* PASSAGE GIVEN:
*-*-*
Chip8 Assembler - Code Generator

In the last post expressions were created by grouping tokens together. Now its time to generate Chip8 opcodes from the expressions.

Semantics Checker

I’m not going to go into the details of the semantics checker here. It is essentially a series of match and if statements to verify that the expressions are valid.

For example the following is an invalid expression.

[Instruction, Label, NumericLiteral]

It will also check if the operands for a given instruction are valid.

Here is a link to the file

Code Generator

Ok so what does the generator need to do? It needs to take an input of expressions, Vec<Expression>, and generate chip8 opcodes.

What information will we need access to?

Ok lets start with that.

/// Contains the logic to transform valid expressions of Tokens into
/// Chip8 opcodes
pub struct CodeGenerator {
    address_counter: u32,
    labels: HashMap<String, u32>,
    opcodes: Vec<u8>
}

impl CodeGenerator {
    pub fn new() -> Self {
        CodeGenerator {
            address_counter: 0,
            labels: HashMap::new(),
            opcodes: vec![0; 4096]
        }
    }

    // ...

An address_counter to track the current memory location of the opcode and a hash map called labels to keep track of labels.

    /// Consumes the code generator and the expressions and return a vetor containing the generated opecodes
    pub fn generate(mut self, exprs: Vec<Expression>) -> Vec<u8> {
        // iterate over the expressions
        for expr in exprs.iter() {
            self.process_expression(expr);
        }
    }

And a function to kink everything off.

We want to be able to process the different types of expressions. They can be Directives, Labels or Instructions.

We also want to ensure the expressions are valid.

    /// Process a new expression
    fn process_expression(&mut self, expr: &Expression) {
        // check that the expression is valid
        semantics::check(expr).unwrap();
        
        match expr[0] {
            Token::Directive(_) => {
                self.process_directive(expr);
            },
            Token::Label(_) => {
                self.process_label(expr);
            },
            Token::Instruction(_) => {
                self.process_instruction(expr);
            },
            _ => {
                panic!("Invalid token for start of expression");
            }
        }
    }

Process Directives

There are only two directives to process: org and db.
*-*-*
* DATA SHOWN:
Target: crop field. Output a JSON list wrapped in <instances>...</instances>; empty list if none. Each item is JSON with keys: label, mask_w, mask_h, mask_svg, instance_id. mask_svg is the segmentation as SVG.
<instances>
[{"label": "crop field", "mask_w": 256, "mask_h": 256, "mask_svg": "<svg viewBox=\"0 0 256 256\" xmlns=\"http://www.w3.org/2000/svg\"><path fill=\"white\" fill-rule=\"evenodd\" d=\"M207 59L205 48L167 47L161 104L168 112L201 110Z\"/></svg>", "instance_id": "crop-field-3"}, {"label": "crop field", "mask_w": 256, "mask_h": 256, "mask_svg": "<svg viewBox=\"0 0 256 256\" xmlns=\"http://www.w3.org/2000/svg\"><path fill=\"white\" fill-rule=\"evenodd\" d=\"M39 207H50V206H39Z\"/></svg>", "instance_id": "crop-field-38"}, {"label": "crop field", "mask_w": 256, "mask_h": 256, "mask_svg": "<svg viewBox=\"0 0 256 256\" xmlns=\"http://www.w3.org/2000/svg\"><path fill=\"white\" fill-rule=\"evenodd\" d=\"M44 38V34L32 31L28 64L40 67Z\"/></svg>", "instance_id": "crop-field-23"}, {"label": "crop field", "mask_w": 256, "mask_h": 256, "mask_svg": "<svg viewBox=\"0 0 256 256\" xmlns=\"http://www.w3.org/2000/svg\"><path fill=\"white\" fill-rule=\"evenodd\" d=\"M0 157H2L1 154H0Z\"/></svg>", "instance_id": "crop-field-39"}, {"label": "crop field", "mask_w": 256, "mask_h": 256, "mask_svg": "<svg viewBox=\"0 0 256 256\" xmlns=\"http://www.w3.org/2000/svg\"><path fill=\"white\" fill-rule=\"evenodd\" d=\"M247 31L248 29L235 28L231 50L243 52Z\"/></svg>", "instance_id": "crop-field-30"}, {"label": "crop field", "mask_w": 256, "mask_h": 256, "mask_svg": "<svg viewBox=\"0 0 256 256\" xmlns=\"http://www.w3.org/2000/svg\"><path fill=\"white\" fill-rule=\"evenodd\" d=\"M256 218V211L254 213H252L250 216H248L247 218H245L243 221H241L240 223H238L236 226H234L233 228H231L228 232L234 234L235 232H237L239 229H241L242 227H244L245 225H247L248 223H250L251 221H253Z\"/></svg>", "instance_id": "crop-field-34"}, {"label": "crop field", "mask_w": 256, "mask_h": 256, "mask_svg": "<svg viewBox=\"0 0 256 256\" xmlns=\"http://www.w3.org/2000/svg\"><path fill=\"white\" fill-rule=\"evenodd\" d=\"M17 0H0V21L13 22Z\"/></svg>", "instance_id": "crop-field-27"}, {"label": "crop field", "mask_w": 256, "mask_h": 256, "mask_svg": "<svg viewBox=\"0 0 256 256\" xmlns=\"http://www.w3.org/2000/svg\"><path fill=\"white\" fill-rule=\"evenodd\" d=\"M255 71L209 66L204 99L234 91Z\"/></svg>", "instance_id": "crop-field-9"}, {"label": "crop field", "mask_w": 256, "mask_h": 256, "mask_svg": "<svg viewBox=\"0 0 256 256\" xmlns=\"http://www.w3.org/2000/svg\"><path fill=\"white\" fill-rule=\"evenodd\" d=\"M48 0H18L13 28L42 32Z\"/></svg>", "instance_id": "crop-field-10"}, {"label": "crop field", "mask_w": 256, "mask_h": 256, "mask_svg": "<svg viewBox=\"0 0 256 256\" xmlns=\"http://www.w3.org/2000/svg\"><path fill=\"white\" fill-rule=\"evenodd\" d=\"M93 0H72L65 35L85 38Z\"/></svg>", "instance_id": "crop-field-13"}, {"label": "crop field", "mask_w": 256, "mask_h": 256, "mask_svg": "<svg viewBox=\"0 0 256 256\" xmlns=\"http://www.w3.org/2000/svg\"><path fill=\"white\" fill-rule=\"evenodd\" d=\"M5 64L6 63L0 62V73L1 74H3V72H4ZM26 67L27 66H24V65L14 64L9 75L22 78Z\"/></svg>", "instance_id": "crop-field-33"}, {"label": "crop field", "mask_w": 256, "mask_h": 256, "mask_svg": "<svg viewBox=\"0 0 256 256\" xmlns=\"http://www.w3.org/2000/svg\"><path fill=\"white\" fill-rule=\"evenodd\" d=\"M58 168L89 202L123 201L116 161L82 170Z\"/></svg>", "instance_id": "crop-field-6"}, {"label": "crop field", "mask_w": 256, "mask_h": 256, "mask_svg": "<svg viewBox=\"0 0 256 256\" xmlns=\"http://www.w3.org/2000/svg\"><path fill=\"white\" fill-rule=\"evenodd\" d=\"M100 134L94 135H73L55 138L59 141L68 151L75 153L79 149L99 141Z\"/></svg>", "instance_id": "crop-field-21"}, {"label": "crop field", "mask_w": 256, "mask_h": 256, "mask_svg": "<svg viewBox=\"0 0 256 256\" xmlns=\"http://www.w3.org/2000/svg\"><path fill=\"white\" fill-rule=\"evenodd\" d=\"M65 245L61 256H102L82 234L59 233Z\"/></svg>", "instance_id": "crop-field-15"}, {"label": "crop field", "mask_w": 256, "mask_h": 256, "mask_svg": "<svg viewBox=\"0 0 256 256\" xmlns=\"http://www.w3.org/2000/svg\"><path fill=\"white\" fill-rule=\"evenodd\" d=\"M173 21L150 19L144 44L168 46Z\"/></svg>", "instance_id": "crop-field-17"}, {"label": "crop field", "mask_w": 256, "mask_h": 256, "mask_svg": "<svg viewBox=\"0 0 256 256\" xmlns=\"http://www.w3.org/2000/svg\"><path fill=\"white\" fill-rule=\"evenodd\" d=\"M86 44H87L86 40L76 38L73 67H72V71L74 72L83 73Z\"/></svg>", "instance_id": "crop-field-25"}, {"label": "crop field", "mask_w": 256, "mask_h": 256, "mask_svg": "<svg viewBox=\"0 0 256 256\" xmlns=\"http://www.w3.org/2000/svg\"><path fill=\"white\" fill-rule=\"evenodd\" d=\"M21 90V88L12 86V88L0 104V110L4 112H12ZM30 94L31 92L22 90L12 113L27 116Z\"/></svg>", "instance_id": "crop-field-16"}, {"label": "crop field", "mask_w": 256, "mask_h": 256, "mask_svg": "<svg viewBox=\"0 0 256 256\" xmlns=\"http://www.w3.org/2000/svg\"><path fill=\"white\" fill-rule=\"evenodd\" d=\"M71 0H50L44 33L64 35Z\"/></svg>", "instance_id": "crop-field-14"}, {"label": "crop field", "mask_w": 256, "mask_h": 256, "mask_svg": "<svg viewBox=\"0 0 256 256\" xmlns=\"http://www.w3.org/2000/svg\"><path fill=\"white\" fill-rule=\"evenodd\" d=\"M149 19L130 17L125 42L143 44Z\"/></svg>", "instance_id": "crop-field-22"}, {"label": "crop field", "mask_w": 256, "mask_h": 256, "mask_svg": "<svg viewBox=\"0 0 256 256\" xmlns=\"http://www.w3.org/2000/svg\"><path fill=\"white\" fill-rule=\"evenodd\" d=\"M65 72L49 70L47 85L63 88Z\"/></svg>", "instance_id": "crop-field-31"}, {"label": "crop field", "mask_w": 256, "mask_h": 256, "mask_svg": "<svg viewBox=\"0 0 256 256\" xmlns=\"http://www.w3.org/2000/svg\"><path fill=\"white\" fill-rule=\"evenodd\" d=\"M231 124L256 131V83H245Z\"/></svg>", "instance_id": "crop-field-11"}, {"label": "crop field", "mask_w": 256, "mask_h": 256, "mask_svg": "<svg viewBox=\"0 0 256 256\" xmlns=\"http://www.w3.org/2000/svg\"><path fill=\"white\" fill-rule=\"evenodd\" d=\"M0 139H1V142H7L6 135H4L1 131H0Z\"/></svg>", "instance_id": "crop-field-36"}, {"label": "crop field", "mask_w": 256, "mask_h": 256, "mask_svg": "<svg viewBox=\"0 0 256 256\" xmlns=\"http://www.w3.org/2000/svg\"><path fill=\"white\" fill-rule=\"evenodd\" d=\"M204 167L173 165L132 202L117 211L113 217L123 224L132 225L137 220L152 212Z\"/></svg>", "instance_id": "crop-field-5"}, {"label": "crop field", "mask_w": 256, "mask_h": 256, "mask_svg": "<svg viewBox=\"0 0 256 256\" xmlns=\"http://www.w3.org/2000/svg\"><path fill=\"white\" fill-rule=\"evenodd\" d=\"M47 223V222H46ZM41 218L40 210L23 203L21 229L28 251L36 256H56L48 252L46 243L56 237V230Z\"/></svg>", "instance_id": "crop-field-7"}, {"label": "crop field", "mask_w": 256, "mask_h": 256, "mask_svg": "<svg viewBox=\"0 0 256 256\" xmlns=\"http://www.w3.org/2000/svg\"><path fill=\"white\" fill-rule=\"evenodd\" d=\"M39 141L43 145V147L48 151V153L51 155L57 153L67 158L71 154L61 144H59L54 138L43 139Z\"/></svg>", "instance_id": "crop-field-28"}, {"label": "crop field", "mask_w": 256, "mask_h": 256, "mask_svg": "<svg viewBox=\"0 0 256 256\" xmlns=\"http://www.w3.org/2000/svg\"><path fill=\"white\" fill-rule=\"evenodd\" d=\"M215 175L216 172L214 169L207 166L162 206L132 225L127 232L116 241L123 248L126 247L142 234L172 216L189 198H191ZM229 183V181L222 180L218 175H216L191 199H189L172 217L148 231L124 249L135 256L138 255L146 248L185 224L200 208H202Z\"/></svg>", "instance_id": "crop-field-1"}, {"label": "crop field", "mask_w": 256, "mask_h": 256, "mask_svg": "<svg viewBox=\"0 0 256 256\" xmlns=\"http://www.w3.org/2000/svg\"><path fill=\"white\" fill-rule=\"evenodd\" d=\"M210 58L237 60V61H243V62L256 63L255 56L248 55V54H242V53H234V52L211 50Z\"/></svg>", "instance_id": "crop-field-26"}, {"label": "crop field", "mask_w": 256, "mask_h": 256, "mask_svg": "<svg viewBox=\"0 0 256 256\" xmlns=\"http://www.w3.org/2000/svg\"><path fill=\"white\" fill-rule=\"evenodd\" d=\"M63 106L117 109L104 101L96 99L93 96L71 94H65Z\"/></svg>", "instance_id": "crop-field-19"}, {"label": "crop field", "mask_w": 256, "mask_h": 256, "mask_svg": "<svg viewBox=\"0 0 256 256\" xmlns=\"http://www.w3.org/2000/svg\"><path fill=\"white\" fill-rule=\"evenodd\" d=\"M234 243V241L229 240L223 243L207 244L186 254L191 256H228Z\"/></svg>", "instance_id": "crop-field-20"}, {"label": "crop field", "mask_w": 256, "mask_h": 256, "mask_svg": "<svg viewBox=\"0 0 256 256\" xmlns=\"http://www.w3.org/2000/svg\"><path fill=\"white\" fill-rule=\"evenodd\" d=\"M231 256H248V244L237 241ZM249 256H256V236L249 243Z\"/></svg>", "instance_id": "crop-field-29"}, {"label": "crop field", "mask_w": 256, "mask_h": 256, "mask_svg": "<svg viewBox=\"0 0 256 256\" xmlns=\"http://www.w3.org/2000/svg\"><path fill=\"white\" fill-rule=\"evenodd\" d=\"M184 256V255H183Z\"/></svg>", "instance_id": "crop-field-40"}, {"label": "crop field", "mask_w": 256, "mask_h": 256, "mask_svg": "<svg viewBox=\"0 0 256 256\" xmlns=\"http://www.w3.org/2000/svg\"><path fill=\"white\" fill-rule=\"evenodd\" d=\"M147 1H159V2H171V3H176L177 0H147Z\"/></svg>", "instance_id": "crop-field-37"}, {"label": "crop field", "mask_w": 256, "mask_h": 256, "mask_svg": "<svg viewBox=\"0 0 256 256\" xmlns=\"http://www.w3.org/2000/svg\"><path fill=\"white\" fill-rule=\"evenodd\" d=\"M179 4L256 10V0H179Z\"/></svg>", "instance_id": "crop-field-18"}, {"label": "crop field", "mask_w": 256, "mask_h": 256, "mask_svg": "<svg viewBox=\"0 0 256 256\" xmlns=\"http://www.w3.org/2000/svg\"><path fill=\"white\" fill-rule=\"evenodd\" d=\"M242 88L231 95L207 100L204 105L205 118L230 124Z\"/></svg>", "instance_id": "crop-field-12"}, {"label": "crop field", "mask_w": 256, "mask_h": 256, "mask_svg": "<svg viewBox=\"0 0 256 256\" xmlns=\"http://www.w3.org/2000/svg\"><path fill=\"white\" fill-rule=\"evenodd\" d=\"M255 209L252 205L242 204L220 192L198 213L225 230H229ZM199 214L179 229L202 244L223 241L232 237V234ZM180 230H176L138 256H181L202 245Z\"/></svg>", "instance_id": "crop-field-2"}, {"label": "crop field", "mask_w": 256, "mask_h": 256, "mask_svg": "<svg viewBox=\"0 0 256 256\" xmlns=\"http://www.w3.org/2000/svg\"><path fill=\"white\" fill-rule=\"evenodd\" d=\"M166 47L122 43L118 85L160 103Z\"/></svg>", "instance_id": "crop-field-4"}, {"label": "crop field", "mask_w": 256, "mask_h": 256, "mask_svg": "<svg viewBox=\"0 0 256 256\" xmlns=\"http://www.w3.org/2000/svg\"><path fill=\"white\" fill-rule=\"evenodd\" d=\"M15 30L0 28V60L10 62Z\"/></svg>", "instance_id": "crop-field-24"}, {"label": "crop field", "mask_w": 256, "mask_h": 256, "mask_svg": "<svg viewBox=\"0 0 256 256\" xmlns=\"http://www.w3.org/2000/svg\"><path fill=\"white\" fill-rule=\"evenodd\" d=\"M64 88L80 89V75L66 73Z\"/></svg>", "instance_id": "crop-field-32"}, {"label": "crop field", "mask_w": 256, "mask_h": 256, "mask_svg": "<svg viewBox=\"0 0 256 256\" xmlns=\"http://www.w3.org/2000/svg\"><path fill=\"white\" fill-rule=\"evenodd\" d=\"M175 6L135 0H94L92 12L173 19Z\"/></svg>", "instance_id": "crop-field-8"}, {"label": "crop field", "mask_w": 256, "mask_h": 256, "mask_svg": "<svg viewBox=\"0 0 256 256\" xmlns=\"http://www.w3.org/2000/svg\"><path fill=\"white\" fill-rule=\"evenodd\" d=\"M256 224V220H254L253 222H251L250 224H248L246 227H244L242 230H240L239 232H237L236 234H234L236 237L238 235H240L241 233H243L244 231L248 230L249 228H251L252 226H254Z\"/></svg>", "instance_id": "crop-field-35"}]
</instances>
*-*-*
* REQUIRED WORK: From the Chip8 assembler post above, copy the stretch from "For example the" through "generate chip8 opcodes." word for word.

* RESULT OF THIS TASK:
For example the following is an invalid expression.

[Instruction, Label, NumericLiteral]

It will also check if the operands for a given instruction are valid.

Here is a link to the file

Code Generator

Ok so what does the generator need to do? It needs to take an input of expressions, Vec<Expression>, and generate chip8 opcodes.